Por ejemplo, El nombre de la rosa, de Umberto Eco. ¿Cuántas maravillas hay en este libro? La primera, quizás, es el darse cuenta en las páginas iniciales que nos hallamos frente a un monje, el sutil e irónico Guillermo de Baskerville que es un Sherlock Holmes medieval y que lleva el homenaje hasta en el nombre. Luego, la inclusión de distintos temas teológicos en la trama, insertos de forma tan amena y natural que jamás aburren o confunden. Así, nos enteramos alegremente de las opuestas filosofías de San Bernardo y Suger respecto de cómo se debe adorar a Dios (¿En medio de la austeridad? ¿En iglesias opulentas que glorificaran por medio de la belleza la relación entre el hombre y la divinidad?), encarnadas por el abad y el mismo Guillermo; de las distintas herejías que recorrían Europa a velocidad de incendio en el siglo xiv; la traición de los franciscanos a los preceptos originales de la orden, la inescrupulosa actividad de los inquisidores, etcétera. Si sumamos a la inteligencia de la trama la inserción de los temas borgesianos: el laberinto, la biblioteca, los espejos, la memoria y finalmente la aparición deslumbrante del sabio ciego llamado Jorge de Burgos, no queda más que rendirse a la felicidad.

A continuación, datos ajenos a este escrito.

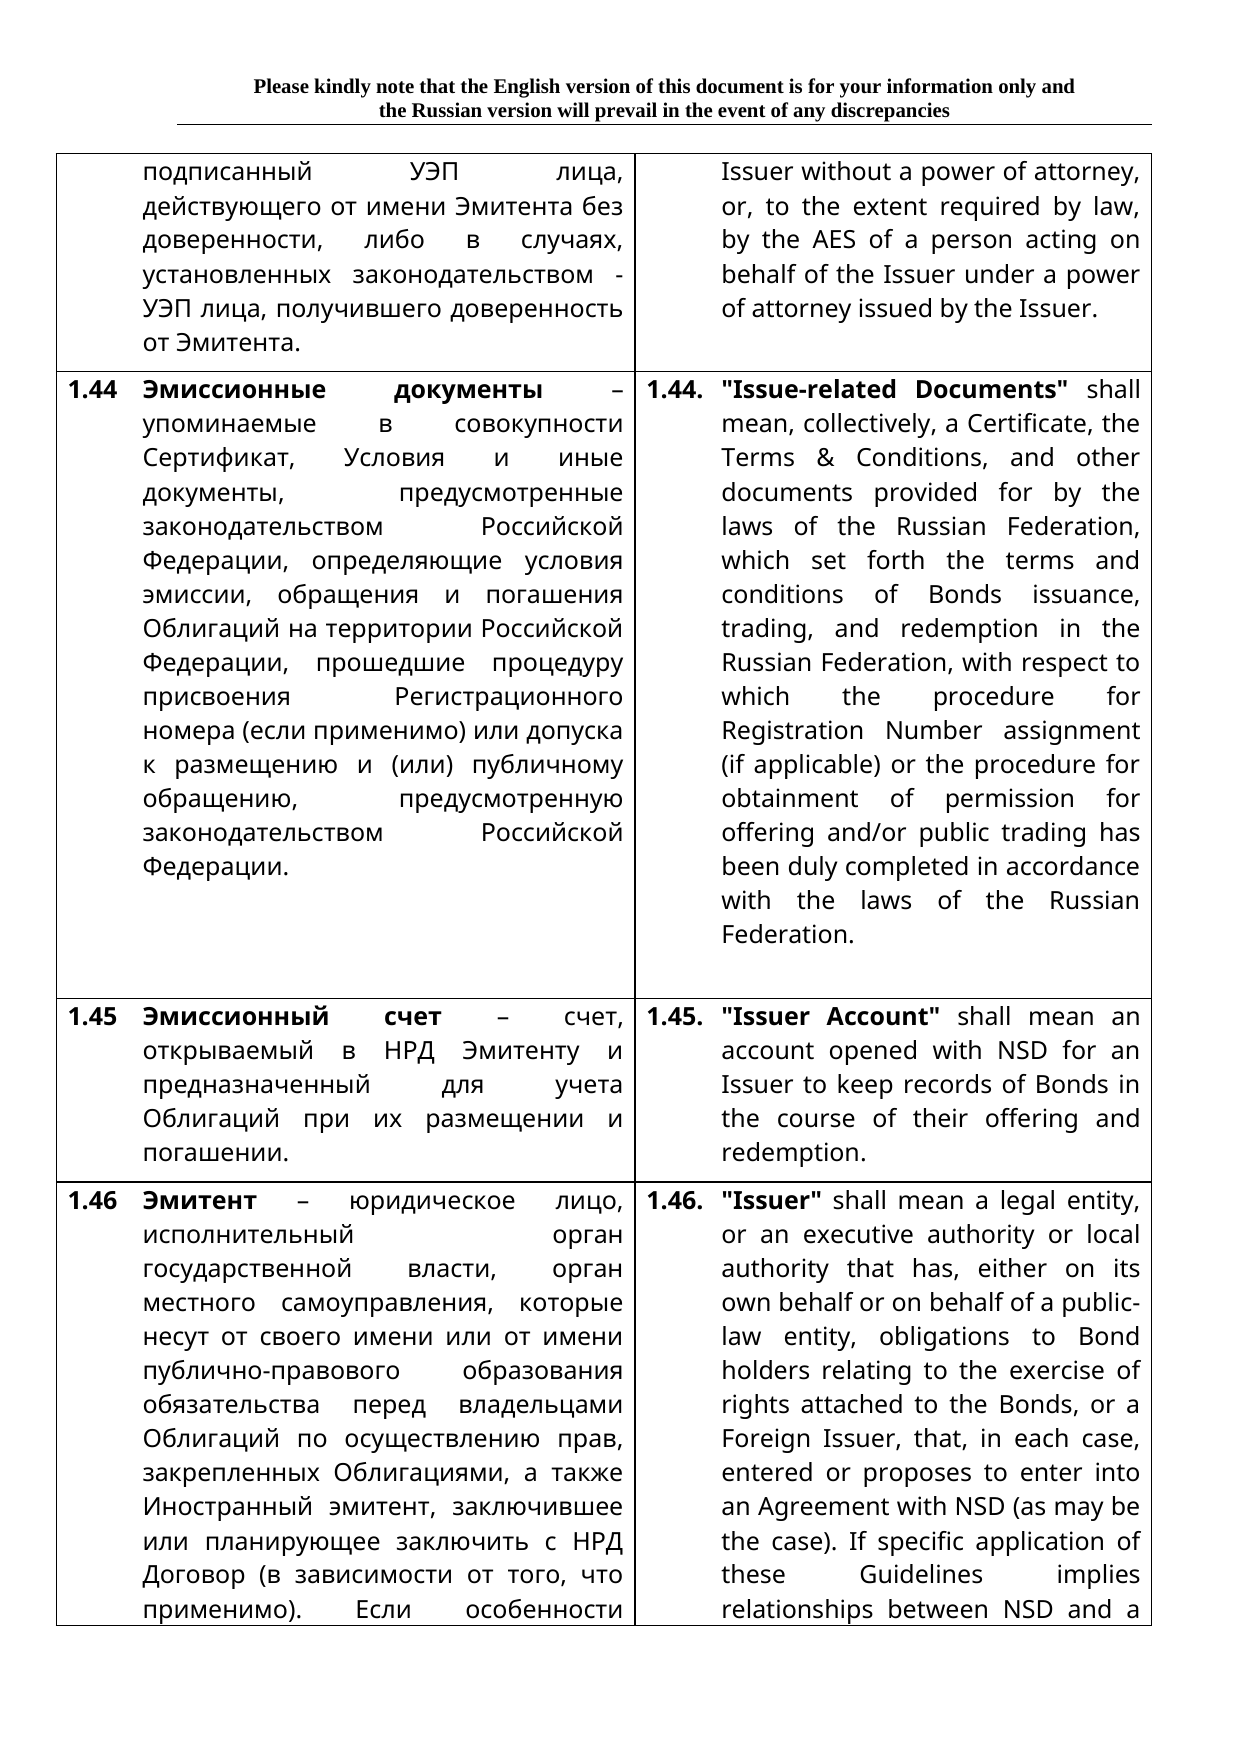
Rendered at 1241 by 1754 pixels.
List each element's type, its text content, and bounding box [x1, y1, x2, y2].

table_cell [636, 154, 1151, 371]
table_cell "Issuer Account" shall mean an account opened with NSD for an Issuer to keep records of Bonds in the course of their offering and redemption. [636, 999, 1151, 1181]
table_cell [57, 154, 634, 371]
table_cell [636, 1183, 1151, 1625]
table_cell Эмиссионный счет – счет, открываемый в НРД Эмитенту и предназначенный для учета Облигаций при их размещении и погашении. [57, 999, 634, 1181]
table_cell "Issue-related Documents" shall mean, collectively, a Certificate, the Terms & Conditions, and other documents provided for by the laws of the Russian Federation, which set forth the terms and conditions of Bonds issuance, trading, and redemption in the Russian Federation, with respect to which the procedure for Registration Number assignment (if applicable) or the procedure for obtainment of permission for offering and/or public trading has been duly completed in accordance with the laws of the Russian Federation. [636, 372, 1151, 998]
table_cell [57, 1183, 634, 1625]
table_cell Эмиссионные документы – упоминаемые в совокупности Сертификат, Условия и иные документы, предусмотренные законодательством Российской Федерации, определяющие условия эмиссии, обращения и погашения Облигаций на территории Российской Федерации, прошедшие процедуру присвоения Регистрационного номера (если применимо) или допуска к размещению и (или) публичному обращению, предусмотренную законодательством Российской Федерации. [57, 372, 634, 998]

Sé qué pasa y quiénes son responsables. En qué orden morirán las víctimas, tanto del libro envenenado, como del inquisidor sediento de sangre. Y vuelvo a El nombre de la rosa una y otra vez, atraída por los diálogos, por la espléndida descripción de Ubertino de Casale y de Bernardo Gui, ambos personajes reales; por el tierno retrato de la amistad entre el maestro y el discípulo Adso de Melk, por el sabroso retablo de costumbres, pintado con una soltura única.
Quizás este es el libro de detectives que más quiero. Pero hay otros que desafían el olvido con casi la misma tenacidad: el inspector Wallander de Henning Mankell, sobre todo en La leona blanca; el detective Hieronymus Bosch de Michael Connelly, en La rubia de concreto o en El eco negro; el tenaz Sartaj Singh, el héroe de Juegos sagrados, de Vikram Chandra; la descarada Kinsey Millhone, protagonista del Alfabeto del crimen, de Sue Grafton y el goloso comisario Montalbano, de Andrea Camilleri.
A diferencia de lo que Auden postula, leo sus aventuras ya no por la trama, sino por ellos. Y tal vez ahí está la lección: es el personaje el que importa, no el género.